Five Essential Questions to ask Yourself
June 20, 2016
It’s graduation time around the United States, and while many speeches are forgettable, some of them stick. Dean James Ryan’s speech at the Harvard Graduate School of Education ceremony was one such speech. Dean Ryan’s central message is that developing an ability for asking good questions is key to one’s path to success and fulfillment. "I would urge you to resist the temptation to have answers at the ready and to spend more time thinking about the right questions to ask,” he says. The entire 24-min speech is here, but it is this six-minute section below that resonates most with me and many others. In this section Ryan says he believes there are five essential questions that we must regularly ask ourselves. Ryan's claim is that, if we get in the habit of asking these questions, we’ll have a great chance of being both successful and happy. And, he says, we’ll be in a better position to answer “I did” to the bonus question at the end of his list of five. (A summary of his list of five follow the video.)
(1) Wait, what?
"Wait what is actually a very effective way of asking for clarification, which is crucial to understanding,” Ryan says. "The wait, which precedes the what, is also a good reminder that it pays to slow down to make sure you truly understand.” Many of us often have an unconscious bias toward information which confirms our own views about the world. In the 21st-century where social media allows completely made up “facts” to be circulated unabated, it's more important than ever to slow down, and to stop, and to question anything which seems too good (or bad) to be true.
(2) I wonder, why/if?
"Asking 'I wonder why' is the way to remain curious about the world, and asking 'I wonder if' is the way to start thinking about how you might improve the world.
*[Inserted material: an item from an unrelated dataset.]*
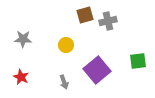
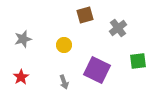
gray cross: moved 10 px right, 7 px down; rotated 24 degrees counterclockwise
gray star: rotated 18 degrees counterclockwise
yellow circle: moved 2 px left
purple square: rotated 24 degrees counterclockwise
red star: rotated 14 degrees clockwise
As in, I wonder why our schools are so segregated, and I wonder if we could change this?” This is perhaps the most fundamental question of all. This is one of the most powerful questions an educated person—regardless of their schooling—can ask. Questions such as: Is it so (I wonder)? Is it really true? How do I know that it’s so? What would happen if__? We begin tackling the really big problems in the world—and the big problems in our personal lives—with the smallest of questions: I wonder why/if?
(3) Couldn’t we at least?
"It’s what enables you to get past disagreement to some consensus, as in 'couldn’t we at least agree that we all care about the welfare of students, even if we disagree about strategy?'” This is a way to obtain some common ground and make progress, no matter how small. Ryan says that it’s also an approach for getting unstuck or for getting started in the first place. I have found this to be a mind-hack of sorts. One of our biggest obstacles to progress in our work is procrastination. Most of us procrastinate because we focus on the enormity of the project or on it’s conclusion, a conclusion about which we are uncertain. So instead of focusing on finishing the project, simply concentrate on getting started instead. Just start it, you tell yourself, don’t worry about how it progresses or about the long road to finish it. Simply start. When you tell yourself that you’ll just get started for a bit and not worry about the size and perceived difficulties of the entire project, it’s very easy to sit down and just have a go at it. Often, we’ll surprise ourselves which just how much progress we make when our only aim was merely to "at least get started."
(4) How can I help?
"We shouldn’t let the real pitfalls of the savior complex extinguish one of the most humane instincts there is,” says Ryan, "the instinct to lend a hand.” A yearning to help and to make a difference in the lives of others is what fundamentally drives most of us. But, says Ryan, we must remain humble and truly listen with our eyes, ears, and heart to see where we can help best. “…how we help matters as much as that we do help, and if you ask 'how' you can help, you are asking, with humility, for direction."
(5) What really matters?
"This is the question that forces you to get to the heart of issues and to the heart of your own beliefs and convictions.” This is a question that we need to ask ourselves more than only occasionally. These days, professionals and students are asked to do more (or at least are enticed to do more). It’s easy to get pulled in many directions and to attempt to do too much. I say it a lot but if everything is important to you then nothing is important to you. Life is about making hard choices. This is true for business and it is true in life. We must learn to remove that which is not essential to our answer to the question “What really matters to me?” Clarity, simplicity, and focus are crucial for staying on your own path to what really matters.
Bonus question: “And did you get what you wanted out of life, even so?”
Here Dean Ryan recalls a passage in a poem by Raymond Carver that reads: "And did you get what you wanted out of life, even so?” The “even so” tag, says Ryan, is a reminder that life even at its best is filled with pain, sorrow, and disappointments. Still, even so, are you living a fulfilling life? "My claim is that if you regularly ask: wait, what, I wonder, couldn’t we at least, how can I help, and what really matters, when it comes time to ask yourself 'And did you get what you wanted out of life, even so?' your answer will be I ‘did.'"
• Full speech and transcript
Thank you. My jewish grand-fother used to come and ask me (I was not yet 10 at the time) to ask him whatever question. He answered and if he could not "I'll look it up in my books" - No Google yet 70+ years ago.
"And did you get what you wanted out of life, even so?"
Yes, one of the most important questions, even more for me at 82.
Even so... we all experience. And make the best we could and still can is as important. As never stopping asking "And now what new thing I can do want to do, need still to do"?
Posted by: Julie Kertesz | June 25, 2016 at 04:47 PM
Wonderful questions, thank you for sharing this talk and your summary of his questions.